Aussi, l’irruption de l’IA dans l’usine pose-t-elle plus largement la question de la place l’humain dans la production : au moins pour un temps, elle pourrait être définie négativement par « ce que la machine ne peut accomplir ».
Les capacités de la machine vont s’accroître selon des limites qui restent en débat. Le risque étant que, les capacités humaines équivalentes allant en s’atrophiant, le travail joue de moins en moins une fonction « humanisante ».
Certes, de nouvelles visions managériales promettent une vision du travail où la répétition étant dévolue aux machines, celles-ci libèrent l’humain pour « ce qu’il fait de mieux » : la créativité, la gestion de l’imprévu et de l’inédit, la relation humaine… Mais une partie importante de ce qui nous constitue en tant qu’humain est le rituel, le récurrent, tandis que notre apprentissage en dépend.
Non seulement l’IA changera en profondeur les compétences nécessaires au travail productif, dans un contexte de collaboration humain-machine, mais la façon même dont les savoirs seront acquis par l’humain s’en trouvera profondément bouleversée. En automatisant les processus de pensée, l’IA pose des questions sur l’apprentissage des humains et, donc, va nécessiter de nouvelles approches du développement des compétences, qui ne se fera plus « en situation de travail ». Autant de questions à anticiper dès maintenant par les fonctions RH…
- Anticiper les impacts sociaux : l’urgence de repenser le travail « à visage humain »
Cette nouvelle disruption qui arrive dans les usines entraîne une nouvelle « révolution industrielle ». Sera-t-elle différente ou sur le même modèle que les précédentes ?
Cette nouvelle révolution industrielle permet une automatisation plus poussée de l’usine. Mais en réalité, elle va toucher tout le monde. Il s’agit donc d’une première dans notre histoire moderne : l’obsolescence des connaissances et des techniques va s’accélérer à un rythme inédit. Tous les métiers, quel que soit leur type de qualification, seront affectés, du secteur primaire au secteur tertiaire.

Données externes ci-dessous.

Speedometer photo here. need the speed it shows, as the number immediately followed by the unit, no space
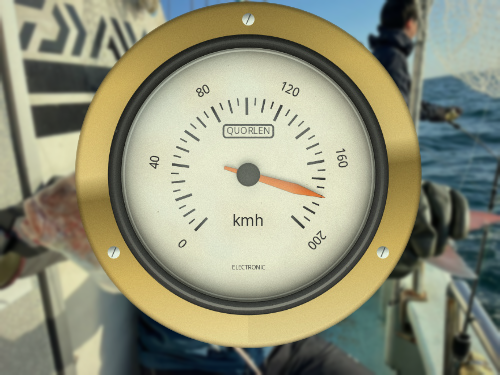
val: 180km/h
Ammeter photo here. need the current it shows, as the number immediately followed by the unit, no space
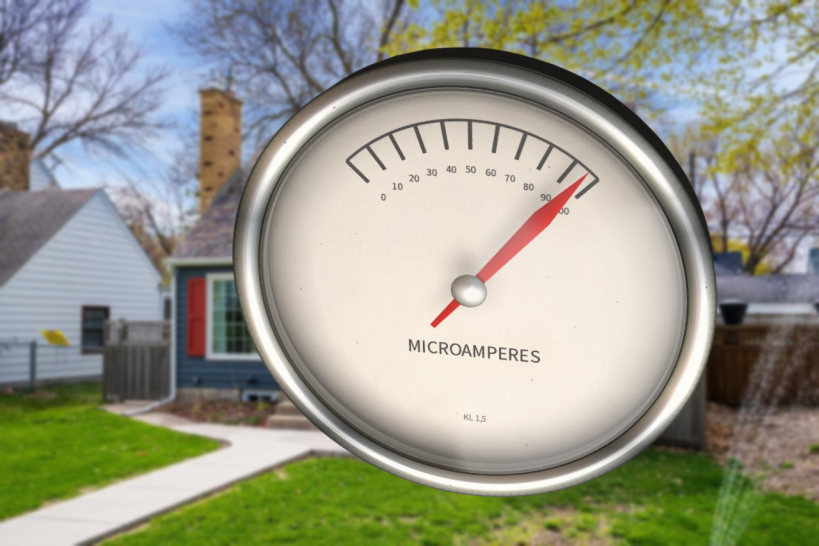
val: 95µA
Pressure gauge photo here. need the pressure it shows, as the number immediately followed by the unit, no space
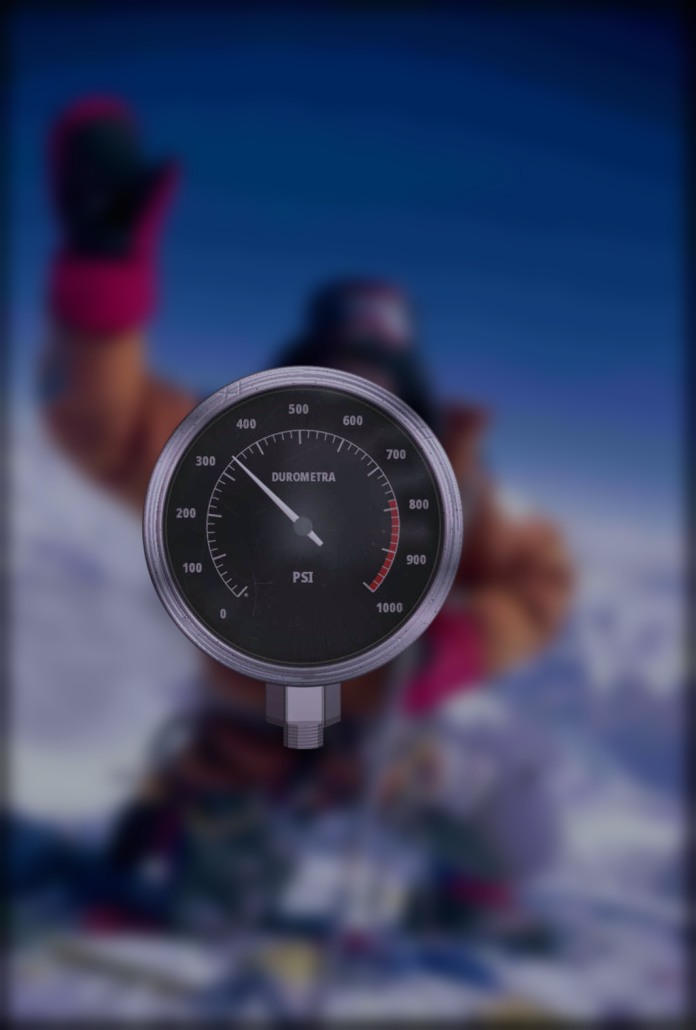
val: 340psi
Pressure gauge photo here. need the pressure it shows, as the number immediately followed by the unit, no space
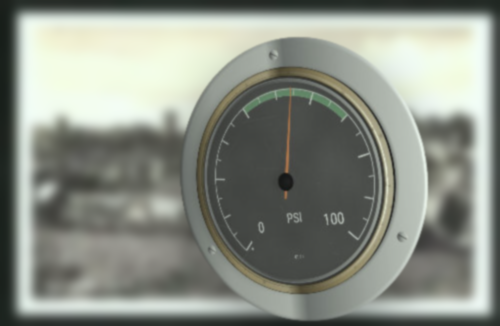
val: 55psi
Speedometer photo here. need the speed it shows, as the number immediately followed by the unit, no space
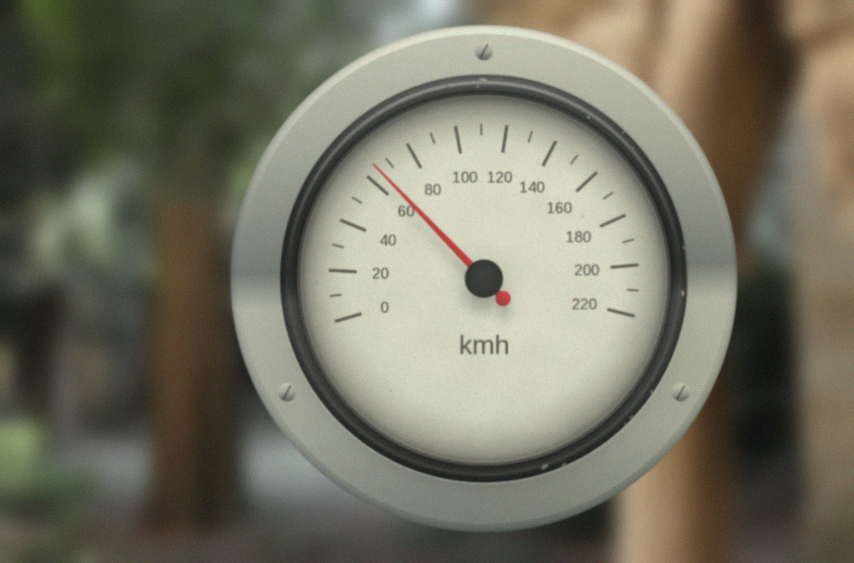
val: 65km/h
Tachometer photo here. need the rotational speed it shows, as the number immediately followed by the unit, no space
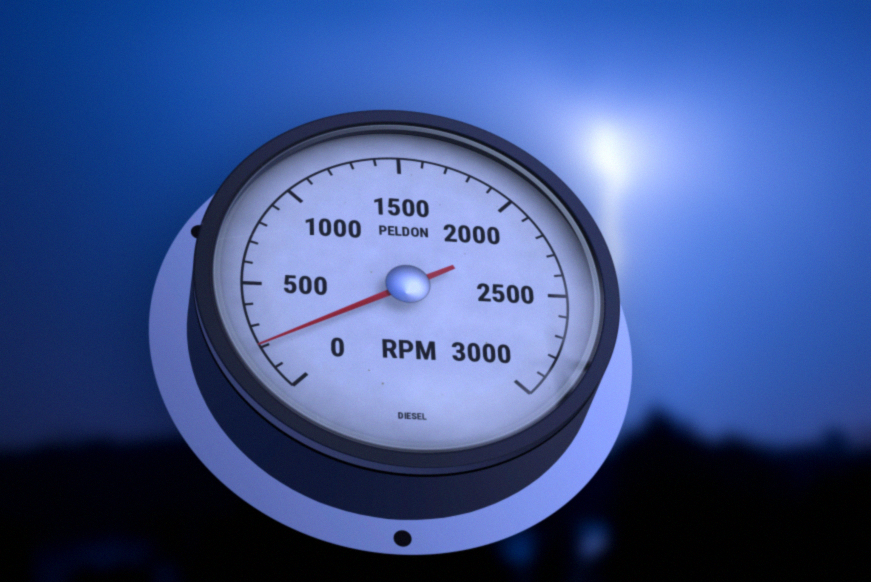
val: 200rpm
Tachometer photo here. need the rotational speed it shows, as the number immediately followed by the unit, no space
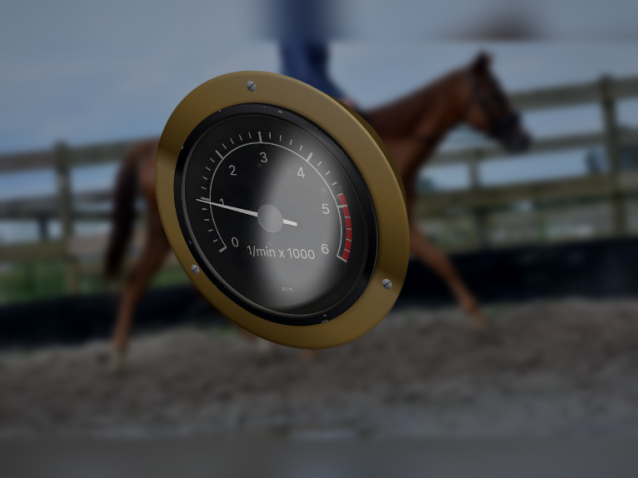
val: 1000rpm
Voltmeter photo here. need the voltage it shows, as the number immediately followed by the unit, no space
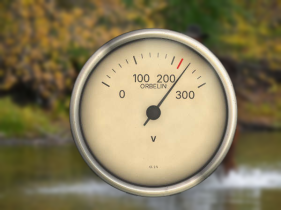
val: 240V
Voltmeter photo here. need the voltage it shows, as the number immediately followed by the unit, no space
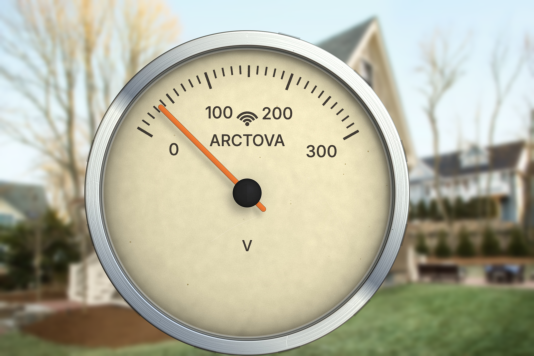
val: 35V
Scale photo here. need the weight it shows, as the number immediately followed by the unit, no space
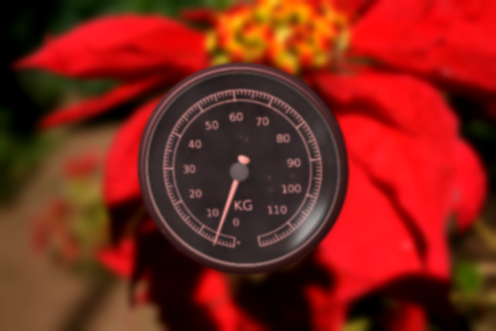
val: 5kg
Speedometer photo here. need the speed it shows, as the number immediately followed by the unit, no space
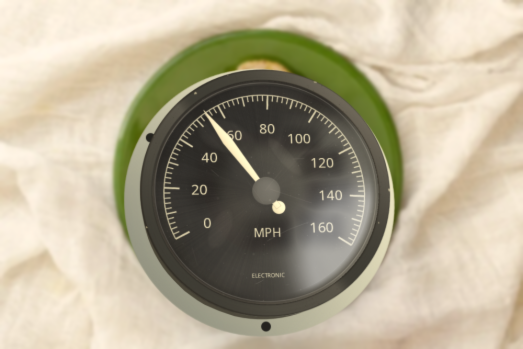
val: 54mph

Absorber l’amplitude et la vitesse des innovations se succédant à un rythme exponentiel va exiger de nos sociétés une adaptation qu’elle ne sera peut-être bientôt plus en mesure de fournir.
Dans ce contexte, il n’est pas sûr que la formation suffise cette fois à reconvertir les travailleurs dont les métiers seront progressivement pris en charge par l’IA. Si tel n’est pas le cas, les impacts à une échelle plus large risquent d’être considérables… Même si, de toute évidence, de nombreux métiers encore inconnus émergent, la crainte que l’humain en tant que tel se retrouve « en marge » d’une bonne partie du travail productif est, cette fois, plus fondée que dans les révolutions précédentes.
In fine, définir le travail « humain » en négatif comme « ce que la machine ne peut (encore) gérer » laisse envisager un monde du travail « déshumanisant ». Plutôt que d’essayer de trouver la place qui reste à l’homme, il devient urgent de prendre position sur ce que nous attendons du travail. Il s’agit avant tout d’une question de société.
Comment repenser un travail à visage humain, non pas en compétition avec l’IA ni en complément de celle-ci, mais qui réponde à un besoin fondamental d’accomplissement. Qui soir un vecteur de réalisation. En repensant le travail en remettant l’homme au centre, l’IA pourrait-elle avoir un rôle positif ? Par un rôle d’extension et d’assistance, elle peut aussi permettre le passage à l’échelle du travail réalisé par l’homme…
[1] L’économiste Joseph Schumpeter (1883-1950) explique que l’économie est gouvernée par un phénomène particulier : la « destruction créatrice ».